Wednesday, May 28, 2008

Basics of accountancy

Double-entry bookkeeping system


In accountancy, the double-entry bookkeeping (or double-entry accounting) system is the basis of the standard system used by businesses and other organizations to record financial transactions. It was first described by the Italian mathematician Luca Pacioli, in his Summa de arithmetica, geometrica, proportioni et proportionalità (Venice, 1494). Its premise is that a business's (or other organization's) financial condition and results of operations are best recorded in accounts. Each account maintains a "history" of changes in monetary values about a particular aspect of the business.

This system is called double-entry because each transaction is recorded in at least two accounts. Each transaction results in at least one account being debited and at least one account being credited, with the total debits of the transaction equal to the total credits.

If a business's assets increase, then the relevant asset account is debited. Therefore, if a business receives money, its assets have increased, and so the account called "Bank" is debited. If the money received was because the business had taken out a loan, the account that would be credited is the liability account called "Loan". This latter point demonstrates that when liabilities are increased, the affected liability account is credited.

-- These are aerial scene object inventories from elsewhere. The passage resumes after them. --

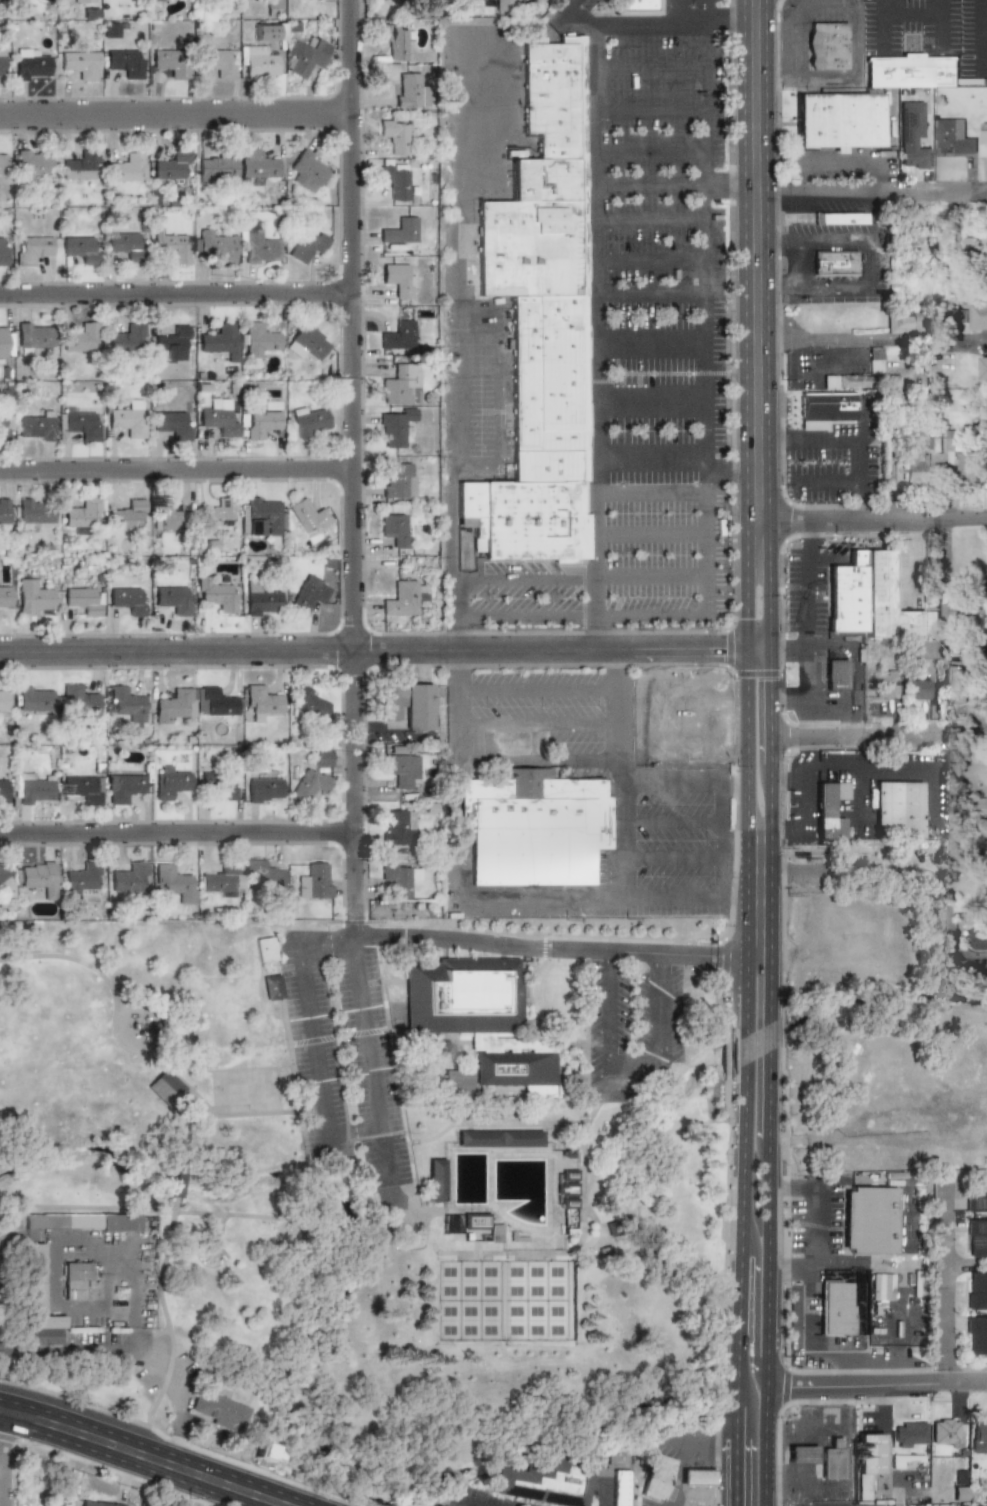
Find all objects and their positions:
building: (381, 0)
building: (83, 1)
road: (846, 2)
building: (502, 4)
road: (823, 5)
road: (887, 5)
building: (273, 6)
building: (635, 7)
road: (705, 10)
road: (912, 10)
road: (679, 11)
road: (728, 20)
road: (649, 22)
road: (937, 26)
building: (111, 29)
road: (881, 29)
building: (264, 32)
road: (978, 36)
building: (395, 40)
road: (788, 40)
road: (857, 41)
building: (827, 46)
building: (306, 54)
building: (125, 62)
building: (171, 62)
building: (218, 62)
building: (2, 63)
building: (81, 63)
building: (259, 63)
building: (31, 65)
road: (649, 69)
building: (911, 70)
road: (822, 76)
road: (451, 86)
building: (410, 87)
road: (650, 110)
road: (173, 113)
building: (838, 120)
building: (395, 135)
building: (953, 135)
building: (912, 136)
building: (984, 140)
road: (886, 145)
road: (649, 151)
road: (840, 158)
building: (2, 163)
building: (31, 164)
building: (80, 165)
building: (171, 166)
building: (255, 166)
building: (218, 167)
building: (127, 168)
building: (308, 170)
road: (794, 179)
building: (396, 182)
road: (672, 187)
road: (868, 197)
building: (838, 218)
road: (649, 221)
building: (400, 231)
building: (123, 244)
building: (216, 245)
road: (769, 245)
road: (829, 245)
building: (307, 246)
building: (78, 247)
building: (171, 247)
building: (259, 248)
building: (977, 248)
building: (31, 249)
building: (2, 250)
road: (649, 259)
road: (752, 259)
building: (835, 263)
road: (872, 266)
building: (398, 280)
road: (769, 288)
road: (829, 288)
road: (650, 291)
road: (174, 295)
building: (971, 316)
road: (473, 317)
road: (704, 317)
building: (539, 320)
building: (904, 322)
building: (33, 334)
road: (595, 335)
building: (398, 336)
road: (649, 336)
building: (79, 338)
building: (126, 339)
building: (257, 339)
road: (870, 339)
building: (219, 340)
building: (4, 342)
building: (307, 342)
building: (171, 344)
building: (875, 360)
building: (984, 368)
building: (852, 381)
building: (396, 386)
road: (649, 390)
road: (452, 394)
road: (496, 394)
building: (826, 406)
building: (218, 418)
building: (128, 419)
building: (309, 421)
building: (260, 423)
building: (78, 424)
building: (172, 424)
building: (2, 426)
building: (33, 427)
building: (395, 427)
road: (771, 441)
road: (823, 441)
road: (649, 453)
building: (917, 461)
road: (861, 462)
building: (965, 463)
road: (349, 467)
road: (175, 470)
road: (475, 472)
building: (398, 480)
road: (826, 483)
road: (649, 494)
building: (3, 511)
building: (32, 512)
building: (82, 512)
building: (219, 512)
building: (308, 516)
building: (124, 517)
building: (165, 517)
building: (261, 517)
road: (872, 519)
building: (396, 529)
road: (809, 534)
road: (649, 539)
road: (452, 542)
road: (577, 578)
road: (745, 582)
road: (768, 583)
building: (215, 595)
building: (846, 595)
building: (308, 596)
building: (33, 597)
building: (5, 598)
building: (406, 598)
building: (127, 599)
building: (173, 599)
building: (83, 600)
building: (261, 600)
building: (885, 600)
road: (577, 613)
building: (962, 613)
road: (809, 623)
building: (932, 624)
building: (986, 647)
road: (371, 648)
building: (921, 649)
road: (755, 650)
road: (788, 651)
road: (832, 651)
road: (650, 667)
road: (700, 668)
road: (745, 670)
building: (835, 673)
road: (768, 675)
road: (854, 675)
building: (883, 684)
building: (953, 684)
road: (537, 685)
road: (681, 686)
building: (918, 689)
building: (35, 698)
building: (78, 700)
road: (781, 700)
road: (824, 700)
building: (312, 701)
building: (3, 702)
building: (215, 702)
building: (260, 702)
building: (127, 703)
road: (457, 703)
building: (407, 704)
building: (176, 705)
road: (537, 719)
road: (878, 732)
building: (321, 757)
road: (537, 760)
road: (863, 765)
building: (400, 770)
road: (617, 773)
road: (669, 782)
road: (785, 782)
building: (170, 783)
road: (734, 783)
building: (221, 785)
building: (308, 785)
building: (84, 787)
building: (124, 787)
building: (3, 789)
building: (31, 789)
building: (263, 790)
road: (858, 793)
road: (800, 794)
road: (931, 795)
building: (981, 806)
building: (829, 809)
building: (897, 809)
road: (669, 824)
building: (398, 827)
building: (533, 827)
road: (777, 827)
road: (792, 827)
road: (176, 830)
road: (722, 840)
road: (669, 858)
road: (904, 870)
building: (3, 871)
building: (262, 873)
building: (36, 876)
building: (83, 876)
building: (129, 877)
building: (400, 877)
building: (220, 880)
building: (314, 880)
building: (173, 882)
road: (958, 884)
road: (669, 898)
road: (734, 898)
road: (465, 900)
road: (351, 943)
road: (298, 945)
road: (522, 946)
building: (265, 949)
road: (606, 956)
road: (758, 956)
road: (659, 958)
building: (272, 987)
building: (461, 995)
road: (607, 1014)
road: (660, 1017)
road: (316, 1056)
road: (155, 1058)
road: (370, 1067)
building: (512, 1067)
road: (632, 1068)
building: (456, 1081)
building: (165, 1087)
road: (745, 1098)
road: (768, 1102)
road: (206, 1125)
building: (498, 1138)
park: (368, 1180)
building: (434, 1180)
building: (175, 1185)
road: (799, 1186)
road: (177, 1188)
building: (976, 1193)
road: (210, 1213)
building: (869, 1220)
building: (80, 1222)
building: (484, 1227)
road: (224, 1230)
road: (830, 1234)
building: (976, 1238)
road: (787, 1270)
building: (75, 1280)
building: (881, 1286)
building: (976, 1290)
road: (937, 1291)
park: (505, 1300)
building: (36, 1302)
building: (837, 1308)
road: (807, 1314)
road: (168, 1321)
building: (976, 1335)
road: (116, 1351)
road: (853, 1358)
road: (876, 1389)
building: (219, 1411)
building: (944, 1432)
building: (909, 1434)
building: (978, 1436)
road: (161, 1450)
road: (678, 1450)
building: (800, 1454)
building: (905, 1459)
building: (832, 1461)
road: (125, 1462)
building: (867, 1462)
road: (2, 1463)
building: (696, 1476)
building: (657, 1477)
building: (542, 1480)
road: (598, 1483)
road: (150, 1488)
building: (621, 1488)
road: (222, 1501)
building: (97, 1503)
building: (51, 1504)
road: (462, 1504)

For example, if Business A sells an item to Business B and Business B pays Business A by cheque, the bookkeeper of the Business A would credit the account called "Sales" and debit the account called "Bank". Conversely, the bookkeeper of Business B would debit the account called "Purchases" and credit the account called "Bank".

Historically, debit entries have been recorded on the left hand side and credit values on the right hand side of a general ledger account. The ledger accounts are set up as T accounts so called because they resemble the letter T when the account is empty.